** Source passage **
Monument explorer

 

Spirit of the American Doughboy, Chambersburg, Pennsylvaniazoom
In small triangular memorial area known as “East Point” at the intersection of East Queen and Lincoln Way (U. S. Highway 30).
Chambersburg
PA
USA
http://doughboysearcher.weebly.com/chambersburg-pennsylvania.html
November 12, 1923
E.M. Viquesney, sculptor

The memorial acquisition had its beginnings as early as March 1920 when a successful campaign was conducted to raise funds to acquire the plaque by public subscription. The original plan was to place it on a large boulder at the Franklin County Courthouse, but a state art commission rejected that plan. After considerable delay, the base shown in the above photograph was built and the Doughboy was dedicated at the current location on a rainy November 12, 1923 – Armistice (November 11) was on Sunday that year. The parade paused for a minute of silence at 11 a. m. to recognize the effective time of the armistice five years earlier. Numerous organizations, bands and speakers participated in the ceremony.

 
First Division Monument, Washington, DCzoom
South of the Dwight D. Eisenhower Executive Office Building
Near 17th Street NW, across from Corcoran Gallery
Washington
DC
USA
20005
https://en.wikipedia.org/wiki/First_Division_Monument
October 4, 1924
Cass Gilbert, architect; Daniel Chester French, sculptor

The First Division Monument sits on a plaza in President's Park, west of the White House and south of the Eisenhower Executive Office Building (EEOB) at the corner of 17th Street and State Place, NW. (The EEOB was originally known as the State, War, and Navy Building and then as the Old Executive Office Building.) The monument was conceived by the Society of the First Division, the veteran's organization of the U.S. Army's First Division, to honor the valiant efforts of the soldiers who fought in World War I. Later additions to the monument commemorate the lives of First Division soldiers who fought in subsequent wars. The World War II addition on the west side was dedicated in 1957, the Vietnam War addition on the east side in 1977, and the Desert Storm plaque in 1995. Cass Gilbert was the architect of the original memorial and Daniel Chester French was the sculptor of the Victory statue. Gilbert's son, Cass Gilbert Jr., designed the World War II addition. Both the Vietnam War addition and the Desert Storm plaque were designed by the Philadelphia firm of Harbeson, Hough, Livingston, and Larson. Congressional approval was obtained to erect the First Division Monument and its later additions on federal ground. The Society of the First Division (later called the Society of the First Infantry Division) raised all the funds for the original monument and its additions. No federal money was used. Today, the monument and grounds are maintained by the National Park Service. (Courtesy National Park Service)

** Stored data **
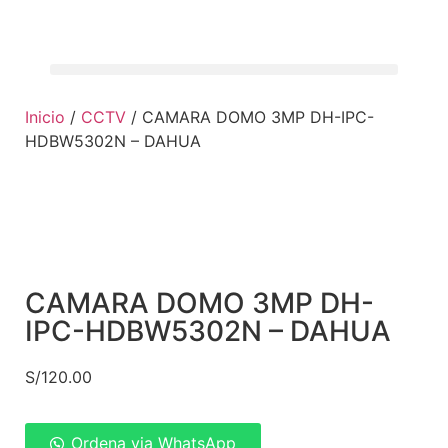
Inicio
/
CCTV
/ CAMARA DOMO 3MP DH-IPC-
HDBW5302N – DAHUA
CAMARA DOMO 3MP DH-
IPC-HDBW5302N – DAHUA
S/
120.00
Ordena via WhatsApp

** Required work **
**a)** In the World War I monument listings, who designed the World War II addition to the First Division Monument?
**b)** Write the next part of the World War I monument listings, picking up after their final sentence.

** Expected outputs **
**a)** Cass Gilbert Jr., the son of architect Cass Gilbert, designed it.

**b)**
 
Eastern High School War Memorial, Washington, DCzoom
1700 East Capitol Street SE
Washington
DC
USA
20003
1923
Kathryn Harris, designer

The Eastern High School Alumni flagstaff commemmorates seven former Eastern High students who were killed in the Spanish-American War and World War I. Paid for by alumni of the school, the flagstaff stands before the school's main entrance. It was in place when the school moved to this then-new building on March 1, 1923.

 
Polar Bear Monument, Troy, MIzoom
White Chapel Cemetery
621 West Long Lake Road at Crooks Road
Troy
MI
USA
May 30, 1930
Leon Hermant, sculptor

The Polar Bear Monument is the work of sculptor Leon Hermant and was commissioned by the Polar Bear Association, whose members were veterans of the US Army's 85th Division who fought the Bolshevik Red Army in North Russia during the Allied Intervention in the Russian Civil War, 1918-1919.  

A polar bear advancing menacingly and protectively past a cross with a World War I helmet strapped to it. The sculpture is mounted upon a stepped, castellated base of polished Swedish black granite.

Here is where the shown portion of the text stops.